Anne of Green Garbles/README.md - NaNoGenMo-Entries-2019 (master)

README.md @master — view rendered · raw · history · blame

🙚 Anne of Green Garbles 🙘
==========================

Herein can be found the above-named generated novel, along with the
code for generating it, the both of which were produced for [NaNoGenMo 2019][].

The generator is written as a collection of command-line programs
written in Python 3.6.  The only Python dependency is
[Beautiful Soup][], used to extract the text from a source HTML file.

After downloading [the HTML version of _Anne of Green Gables_](http://www.gutenberg.org/files/45/45-h/45-h.htm)
from [Project Gutenberg][] and saving it as `45-h.htm`, the novel
was generated by running the following command:

    ./build.py aogg 45-h.htm --random-seed=6010 --markov-order=1 --title "Anne of Green Garbles"

According to `wc -w`, the resulting novel,
_[Anne of Green Garbles](generated/Anne%20of%20Green%20Garbles.md)_,
comprises 54,638 words.

The software versions used were cPython 3.6.2, with
[beautifulsoup4](https://pypi.org/project/beautifulsoup4/) 4.6.0,
on Ubuntu 16.04.

Theory of Operation
-------------------

The main goal of this project was to see how additional grammatical structure
could be imposed on a [Markov chain][].

The main result is that, if the desired additional structure can be captured by
a [regular grammar][], then, observing that both the regular grammar and the
Markov chain can be thought of as [probabilistic finite automata][] (with the
probabilities in the regular grammar being always either 0% or 100%), we can
apply the standard [product construction][] on these two automata to obtain an
automaton that represents a language which is the intersection of the two
original languages.

As a concrete example, if the Markov chain is obtained from analyzing
Lucy Maud Montgomery's _Anne of Green Gables_, and the regular grammar is one
which describes some basic rules of punctuation in English writing, as shown
below (in the form of the corresponding [finite automaton][]):

![Abbreviated diagram of punctuation automaton](images/narration-dialogue-parenthetical.png?raw=true)

...then the resulting automaton is a Markov chain based on the word
frequencies in _Anne of Green Gables_ but restricted to producing
only those strings which correctly follow the given rules of punctuation,
generating text from it produces paragraphs like

> “Well now that was overcome it much, of it was redder,” said Miss Barry kept
> the rake and starry eyes at the lane, the dismissal of being a middle of June
> evening at once in from being something to nobody either question. “I was born
> to the rest and good girl.” said. Once, with a boy at him on Anne’s
> eager-looking, hunting out into the way—their brown beard which, one of the
> tears and then to studying it, “Yes,” protested Anne walked home through the
> self-haired Shirley at least. “This is the worst.”

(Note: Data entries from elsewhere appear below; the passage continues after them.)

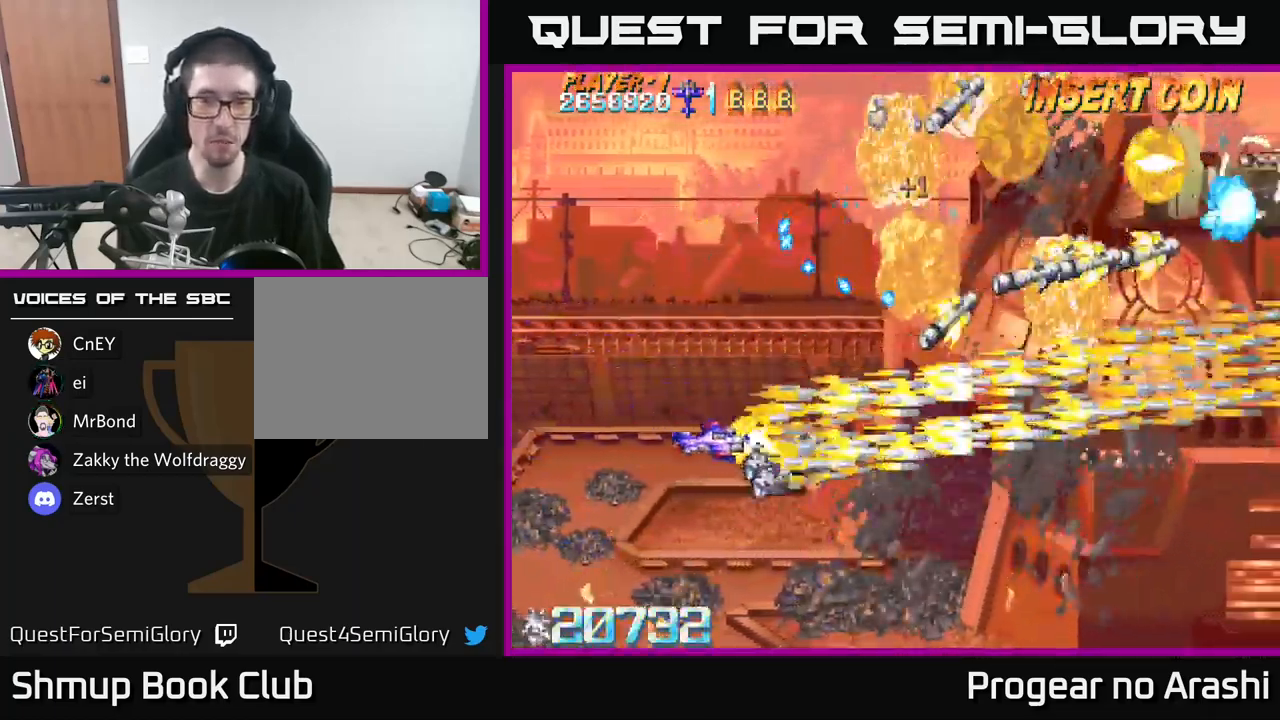
{"buttons": ["X", "DPAD_UP", "DPAD_LEFT"], "left_stick": "center", "right_stick": "center", "events": [[83, "DPAD_DOWN", "up"], [367, "DPAD_RIGHT", "up"], [367, "DPAD_UP", "down"], [483, "DPAD_LEFT", "down"]]}
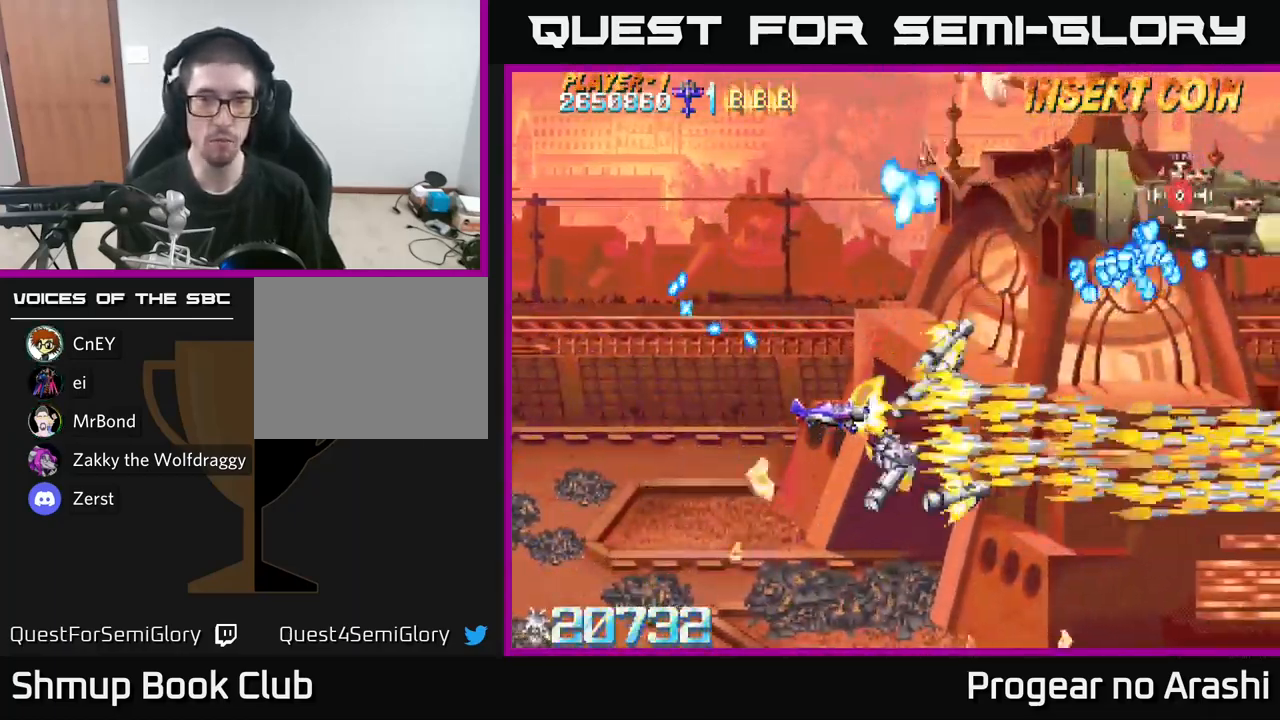
{"buttons": ["X", "DPAD_UP", "DPAD_LEFT"], "left_stick": "center", "right_stick": "center", "events": [[167, "DPAD_LEFT", "up"], [350, "DPAD_LEFT", "down"]]}
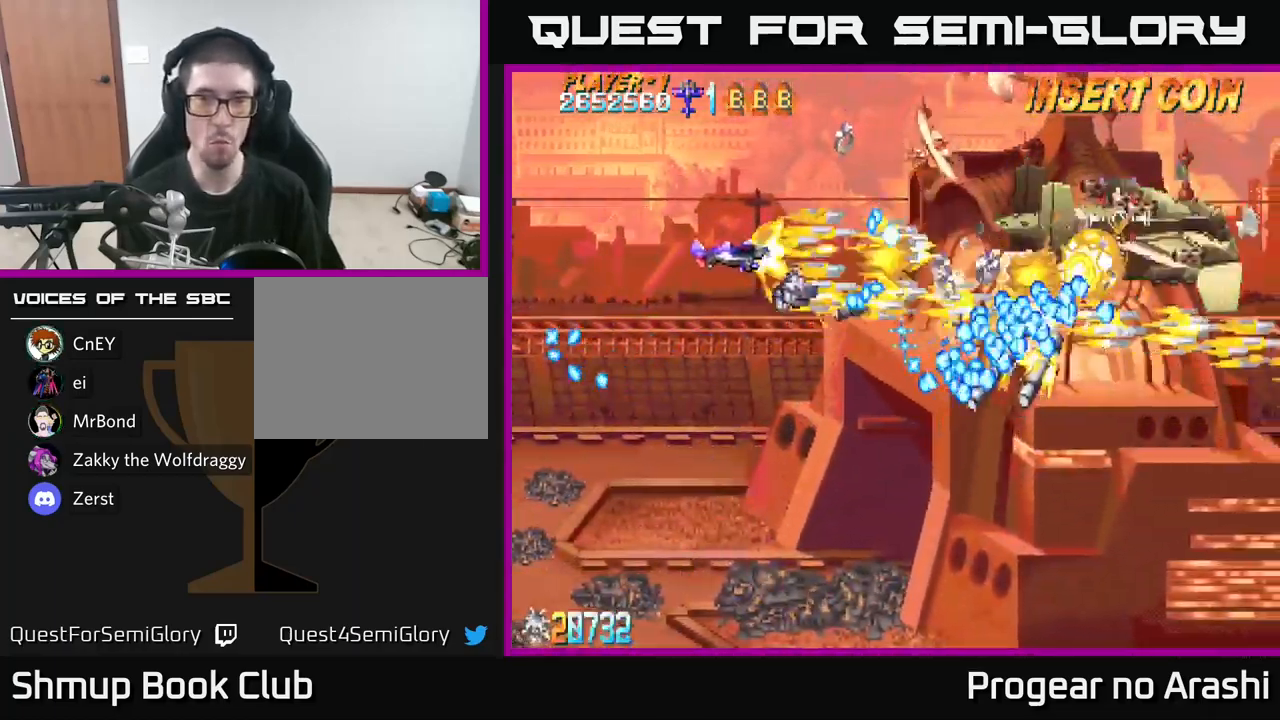
{"buttons": ["X", "DPAD_UP", "DPAD_LEFT"], "left_stick": "center", "right_stick": "center", "events": [[167, "DPAD_UP", "up"], [200, "DPAD_DOWN", "down"], [267, "DPAD_LEFT", "up"], [450, "DPAD_LEFT", "down"], [467, "DPAD_DOWN", "up"], [500, "DPAD_UP", "down"]]}
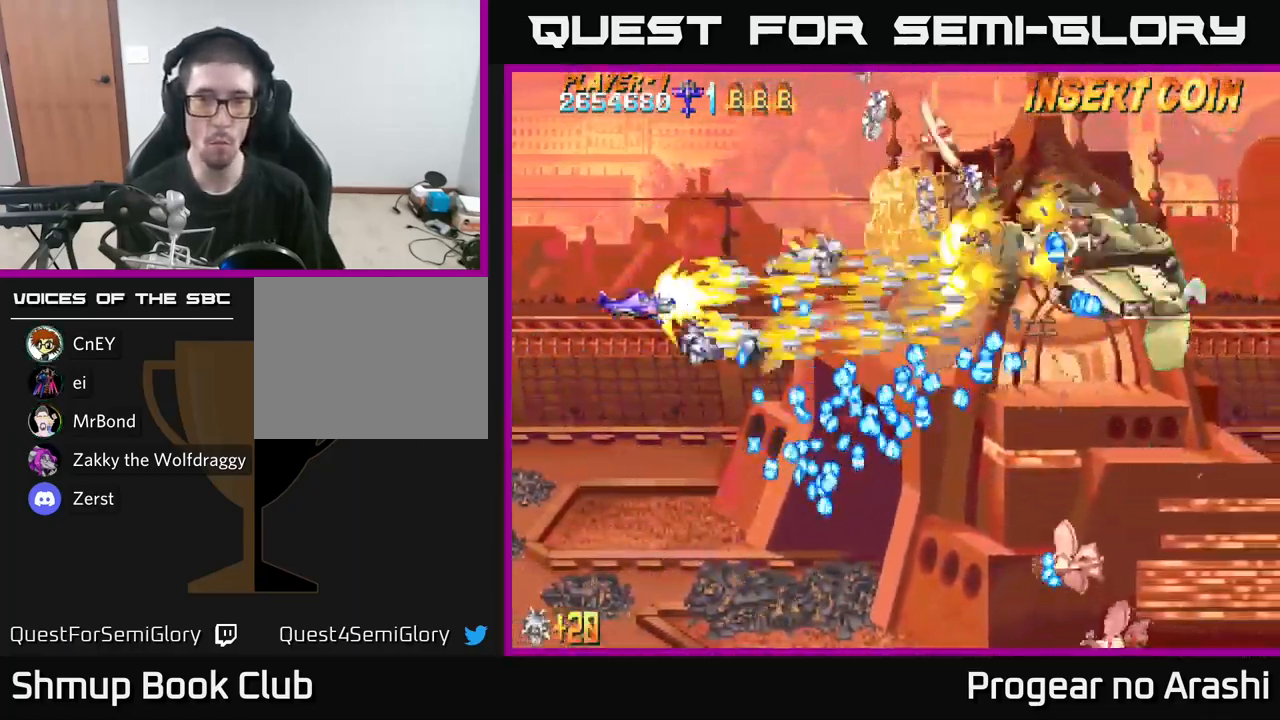
{"buttons": ["X"], "left_stick": "center", "right_stick": "center", "events": [[67, "DPAD_LEFT", "up"], [150, "DPAD_UP", "up"]]}
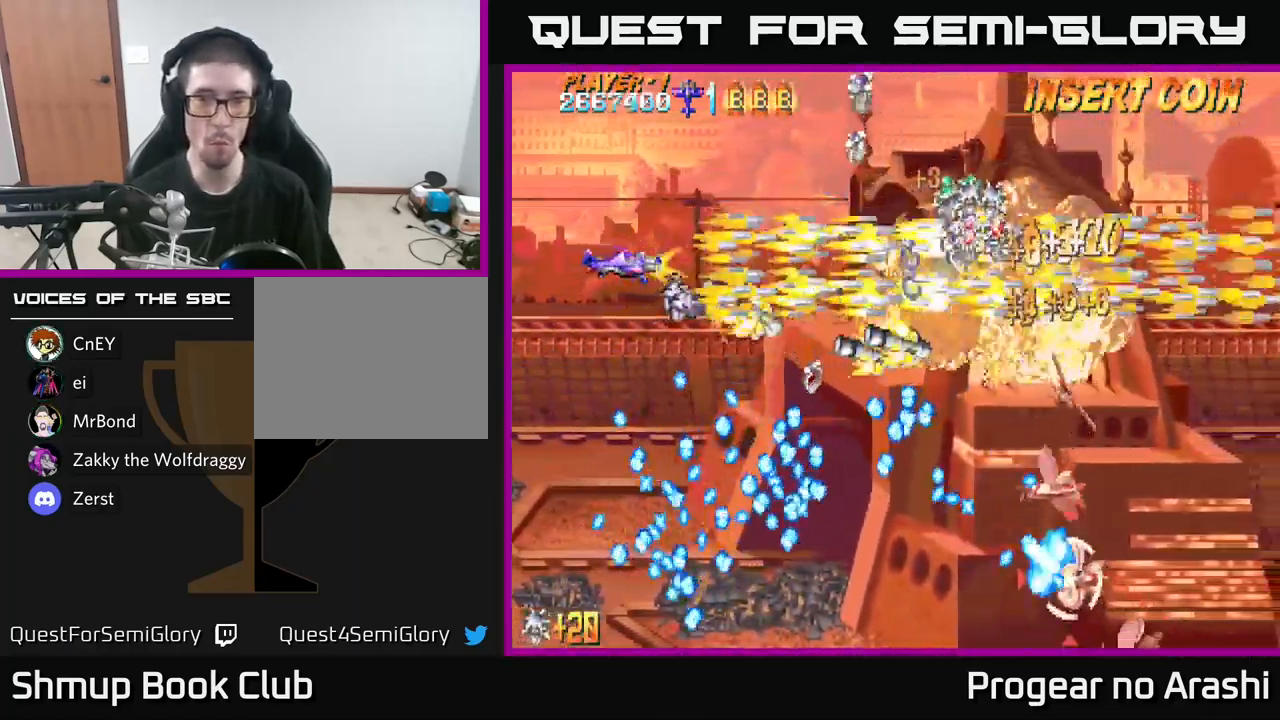
{"buttons": ["A"], "left_stick": "center", "right_stick": "center", "events": [[133, "A", "down"], [166, "X", "up"], [183, "DPAD_DOWN", "down"], [233, "DPAD_RIGHT", "down"], [283, "DPAD_DOWN", "up"], [283, "DPAD_RIGHT", "up"]]}
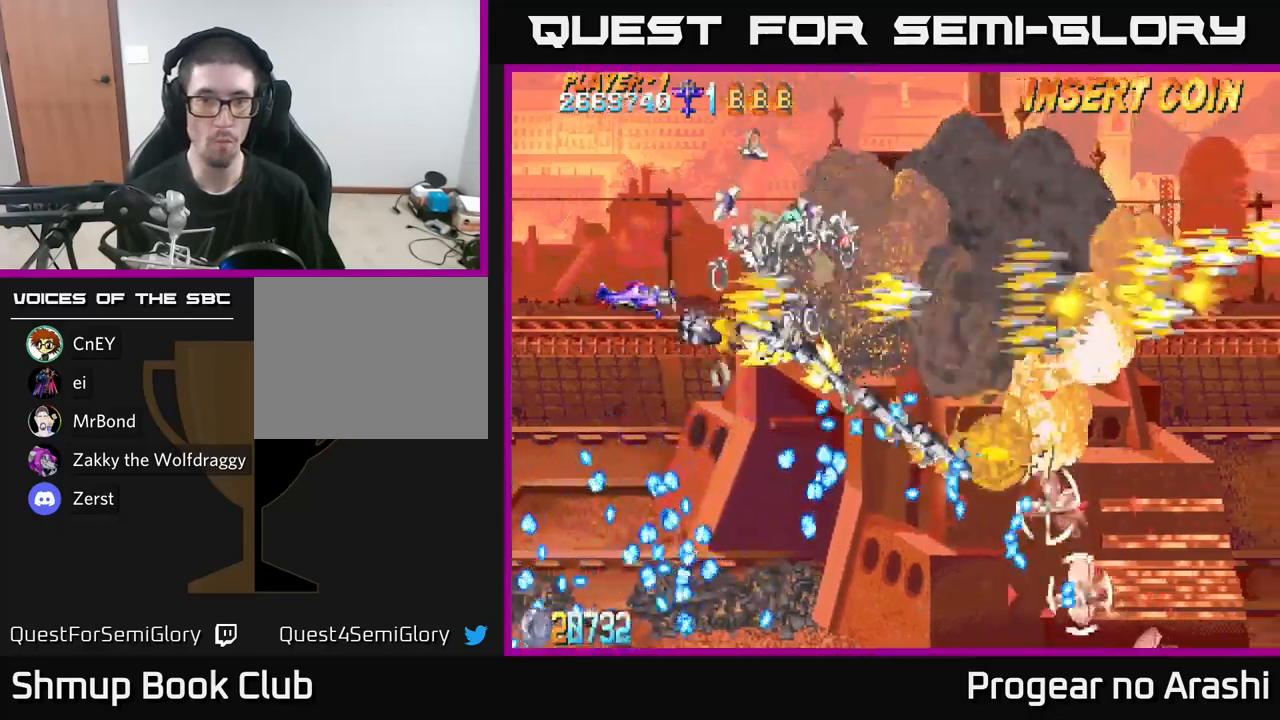
{"buttons": ["A", "DPAD_DOWN", "DPAD_LEFT"], "left_stick": "center", "right_stick": "center", "events": [[150, "DPAD_DOWN", "down"], [217, "DPAD_LEFT", "down"]]}
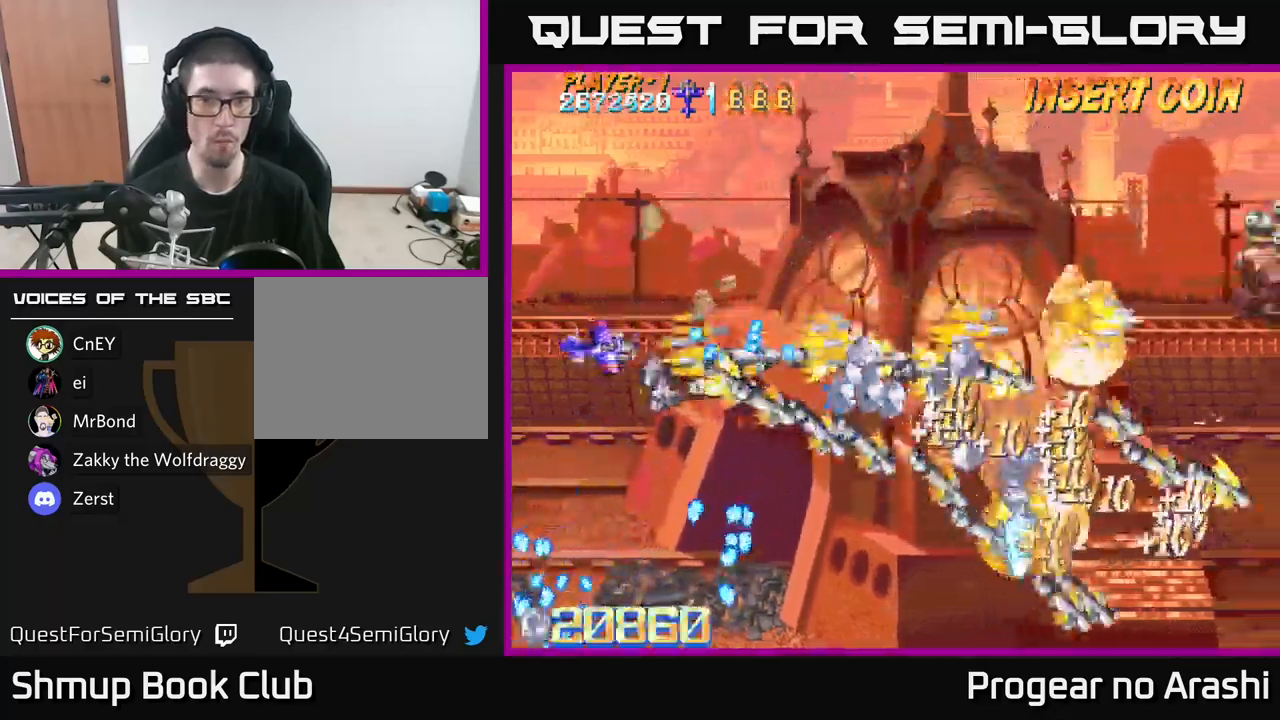
{"buttons": ["X", "DPAD_RIGHT"], "left_stick": "center", "right_stick": "center", "events": [[100, "DPAD_LEFT", "up"], [384, "DPAD_RIGHT", "down"], [384, "X", "down"], [400, "DPAD_DOWN", "up"], [417, "A", "up"]]}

We might call the automaton resulting from this construction a
"tagged Markov chain", because each token is tagged with the state of
the regular grammar in which it was encountered.  The construction is
compatible with higher-order Markov chains; the tokens which precede a
token can be thought of as additional tags on that token.  Conversely,
the state of the regular grammar could be thought of as a kind of
abstract, "long-distance" higher-order factor in the Markov chain.

Just like when a conventional higher-order Markov chain is constructed,
the result of this construction is itself a Markov chain; it retains
the [Markov property][].  This would not be the case if the grammar we
wished to combine with the Markov chain was not a regular grammar
(e.g. if it was a context-free grammar), as then we would need to "remember"
how many levels of nesting we had entered previously.

Implementation
--------------

The programs that comprise this generator are written in a style that is amenable
to usage in shell pipelines.  However, for normal usage, running them via
the supplied `build.py` script is recommended.

Scripts whose names start with `extract` gather usable information from some
corpus or human-readable source, such as a web page downloaded from
Project Gutenberg, and output it in an intermediate format.

Scripts whose names start with `xform` are transformer filters
which read in a file (usually on `stdin`) and produce another
file (usually on `stdout`); these file are both in intermediate
formats, usually the same intermediate format.

Scripts whose names start with `render` are filters which
take a file in intermediate format and produce a file in
some human-readable output format, such as Markdown.

Some formats used by these tools are:

### HTML

Intended as an input format only, this is any sort of HTML that
BeautifulSoup can make sense of.

### Markdown

Intended as an output format only; as the final step of the pipeline
the text is rendered as Markdown.  (It can then be converted to
HTML, etc., by various other tools.)

### tokenstream

An intermediate format.

A text file in UTF-8 encoding, with LF line endings, with one
token per line.  A token is a lexeme, a sequence of characters
that we treat as a "unit": a word or a bit of punctuation which
is not part of some other word.

A tokenstream is merely a special case of tagged tokenstream
(see below) where there are no tags on any tokens.

### tagged tokenstream

An intermediate format.

Like a tokenstream, but the token is preceded by a space and
zero or more tags; each tag is a string of the form `A=B`
where A and B can be any tokens which do not contain spaces
or `=`s.

Some meaningful tags are: `state`, the state of the automaton
representing the regular grammar; and `prev1`, the previous
token, for constructing an order-2 Markov chain.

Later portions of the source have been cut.